Prime Minister Netanyahu leaving 10 Downing Street, London after talks with then Prime Minister Boris Johnson in September 2019. (Photo credit: Aaron Chown/PA Wire)
Prime Minister Netanyahu leaving 10 Downing Street, London after talks with then Prime Minister Boris Johnson in September 2019. (Photo credit: Aaron Chown/PA Wire)

Prime Minister Benjamin Netanyahu is set to visit the UK for the first time since retaking office, according to Israeli media reports.

Netanyahu is expected to meet Prime Minister Rishi Sunak, who said in December: “Next year I will visit Israel on what will be its 75th birthday and landmark year.”

The Israeli leader is currently travelling to Berlin where he will meet with Chancellor Olaf Scholz and President Frank-Walter Steinmeier.

Netanyahu’s office issued a statement saying he will discuss “various diplomatic and security issues, especially Iran and developments in the region” with Scholz, and that he will “emphasise the need to prevent Iran from obtaining nuclear weapons.”

In an interview with Jewish News, former Israeli ambassador to Germany, Jeremy Issacharoff said that the relationship between the two allies was “extremely close” when he represented Israel in Berlin from 2017-2022.

Issacharoff highlighted strong support Israel received from Germany during the 2021 Gaza war with Hamas, saying the level of bilateral relations was at the “highest” but that he was certain it would continue with the two new governments.

The former ambassador also stressed that the relationship between Germany and Israel is one between the German and Israeli people and not “two persons”, in a reference to the heads of governments.

“I have no doubt that there are concerns in these countries regarding what’s going on in Israel. President Steinmeier, who I know personally, is a great friend of Israel. But when he made his statement about how important democracy is and that changes should be done in a broad base, it’s something we should listen very carefully to,” Issacharoff.

“It’s not every day the President of Germany says that. And I emphasise that this is a profound friend of Israel,” he added.

Steinmeier made unprecedented remarks about the government’s judicial reforms last week, saying Germany was “concerned about the planned restructuring of the rule of law – especially because we Germans always greatly admired the strong and vibrant rule of law in Israel.

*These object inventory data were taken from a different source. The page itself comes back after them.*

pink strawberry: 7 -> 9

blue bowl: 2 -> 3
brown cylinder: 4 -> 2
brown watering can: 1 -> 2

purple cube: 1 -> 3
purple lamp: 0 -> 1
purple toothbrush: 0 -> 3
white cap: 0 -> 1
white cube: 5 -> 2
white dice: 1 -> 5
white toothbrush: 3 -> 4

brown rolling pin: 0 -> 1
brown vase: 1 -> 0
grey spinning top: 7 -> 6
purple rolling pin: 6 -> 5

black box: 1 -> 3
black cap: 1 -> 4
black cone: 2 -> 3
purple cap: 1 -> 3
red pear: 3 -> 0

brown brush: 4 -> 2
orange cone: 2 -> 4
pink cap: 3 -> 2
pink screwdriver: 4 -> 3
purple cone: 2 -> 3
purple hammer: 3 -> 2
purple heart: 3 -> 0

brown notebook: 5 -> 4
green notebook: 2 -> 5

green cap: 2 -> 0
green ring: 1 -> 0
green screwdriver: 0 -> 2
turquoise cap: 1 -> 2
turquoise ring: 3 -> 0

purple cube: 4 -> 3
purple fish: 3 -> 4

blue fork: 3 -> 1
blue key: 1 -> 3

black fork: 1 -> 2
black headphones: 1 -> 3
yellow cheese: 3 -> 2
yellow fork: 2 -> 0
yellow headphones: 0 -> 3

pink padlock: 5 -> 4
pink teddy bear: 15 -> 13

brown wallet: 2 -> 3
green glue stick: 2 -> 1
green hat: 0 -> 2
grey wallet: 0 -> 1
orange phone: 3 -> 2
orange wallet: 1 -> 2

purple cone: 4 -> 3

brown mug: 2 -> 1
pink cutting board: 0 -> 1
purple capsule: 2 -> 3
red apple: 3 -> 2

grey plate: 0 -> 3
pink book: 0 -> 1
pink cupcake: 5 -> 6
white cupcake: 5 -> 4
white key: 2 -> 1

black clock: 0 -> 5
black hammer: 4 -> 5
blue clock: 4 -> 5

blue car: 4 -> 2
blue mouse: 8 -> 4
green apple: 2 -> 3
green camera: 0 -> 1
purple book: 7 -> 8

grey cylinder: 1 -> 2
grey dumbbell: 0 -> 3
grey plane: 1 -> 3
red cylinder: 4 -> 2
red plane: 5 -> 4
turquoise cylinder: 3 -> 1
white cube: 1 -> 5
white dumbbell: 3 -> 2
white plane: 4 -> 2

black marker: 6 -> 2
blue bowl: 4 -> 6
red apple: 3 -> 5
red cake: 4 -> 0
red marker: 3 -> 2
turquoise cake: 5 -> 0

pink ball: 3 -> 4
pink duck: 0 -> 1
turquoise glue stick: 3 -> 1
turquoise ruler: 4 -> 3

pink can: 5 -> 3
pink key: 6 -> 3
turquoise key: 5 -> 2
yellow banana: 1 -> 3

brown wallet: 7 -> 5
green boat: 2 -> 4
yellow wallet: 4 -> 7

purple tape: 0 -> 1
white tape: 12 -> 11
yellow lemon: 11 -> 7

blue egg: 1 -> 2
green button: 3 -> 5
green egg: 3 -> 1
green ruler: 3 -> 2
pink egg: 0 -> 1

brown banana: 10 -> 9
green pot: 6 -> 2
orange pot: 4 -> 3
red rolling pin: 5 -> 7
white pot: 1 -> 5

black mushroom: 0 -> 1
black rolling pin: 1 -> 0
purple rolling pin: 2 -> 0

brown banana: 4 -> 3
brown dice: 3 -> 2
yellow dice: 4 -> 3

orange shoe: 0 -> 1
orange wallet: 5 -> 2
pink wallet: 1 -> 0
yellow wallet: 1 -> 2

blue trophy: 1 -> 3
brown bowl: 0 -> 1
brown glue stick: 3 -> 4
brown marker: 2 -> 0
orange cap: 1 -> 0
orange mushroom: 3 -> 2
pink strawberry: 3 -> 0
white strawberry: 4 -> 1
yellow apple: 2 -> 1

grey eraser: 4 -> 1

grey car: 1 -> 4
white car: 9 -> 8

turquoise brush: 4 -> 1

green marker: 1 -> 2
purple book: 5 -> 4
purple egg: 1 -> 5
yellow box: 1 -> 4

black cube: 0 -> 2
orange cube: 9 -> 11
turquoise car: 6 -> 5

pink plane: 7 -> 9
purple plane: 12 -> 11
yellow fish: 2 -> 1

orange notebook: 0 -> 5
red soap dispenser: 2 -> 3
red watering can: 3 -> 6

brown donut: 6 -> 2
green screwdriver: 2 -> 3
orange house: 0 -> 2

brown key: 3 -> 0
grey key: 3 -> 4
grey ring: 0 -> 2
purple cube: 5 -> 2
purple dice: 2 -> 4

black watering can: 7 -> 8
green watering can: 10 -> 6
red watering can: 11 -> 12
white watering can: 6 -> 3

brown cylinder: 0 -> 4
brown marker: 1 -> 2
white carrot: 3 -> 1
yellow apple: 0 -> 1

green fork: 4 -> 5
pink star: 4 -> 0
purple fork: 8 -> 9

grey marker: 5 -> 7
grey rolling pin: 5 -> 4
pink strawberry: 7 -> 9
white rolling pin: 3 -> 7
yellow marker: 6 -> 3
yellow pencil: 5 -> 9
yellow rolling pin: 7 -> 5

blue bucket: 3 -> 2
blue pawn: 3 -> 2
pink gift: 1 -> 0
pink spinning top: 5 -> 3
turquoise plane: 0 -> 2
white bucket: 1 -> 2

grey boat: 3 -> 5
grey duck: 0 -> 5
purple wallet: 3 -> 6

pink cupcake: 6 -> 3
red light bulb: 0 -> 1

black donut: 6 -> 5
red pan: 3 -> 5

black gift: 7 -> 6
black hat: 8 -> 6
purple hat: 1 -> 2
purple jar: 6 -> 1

Precisely because we know how necessary this strong and vibrant rule of law is in the region.”

Germany, Berlin, Berlin – The President of Israel Isaac Herzog and German President Frank-Walter Steinmeier at the joint press conference

When Foreign Minister Eli Cohen visited Berlin last month, his counterpart, Annalena Baerbock, made similar remarks, saying: “The values that link us includes the protection of legal principles and the rule of law, like an independent judiciary. We in Germany, the German government, are firmly convinced that a strong democracy needs an independent judiciary that can also review majority decisions.”

The government’s judicial overhaul has however overshadowed the prime minister’s trips to France, Italy and now Germany and the UK, with protesters blocking the roads to Ben-Gurion airport to prevent Netanyahu from leaving.

During his stay in Rome last week, Israeli expats demonstrated against Netanyahu and the government’s reforms, something that is expected to be repeated in Berlin, where thousands of Israelis live.

Italian Prime Minister Giorgia Meloni (R) and Israeli Prime Minister Benjamin Netanyahu attend a press conference in Rome, Italy, on March 10, 2023. Credit: Alberto Lingria/Xinhua/Alamy Live News

Ahead of Netanyahu’s visits to Berlin and London, some 1,000 Israeli intellectuals, academics, writers and artists sent a letter to the German and British ambassadors to Israel, urging the two countries to cancel his visit.

“In the face of Mr. Netanyahu’s dangerous and destructive leadership, and in light of a vast democratic civilian resistance against the destruction of state institutions by undemocratic law-making, we are asking that Germany and Great Britain swiftly announce to the defendant Netanyahu that his planned state visits to your countries are canceled. If these visits go ahead as planned, a dark shadow will hang over them,” the letter said.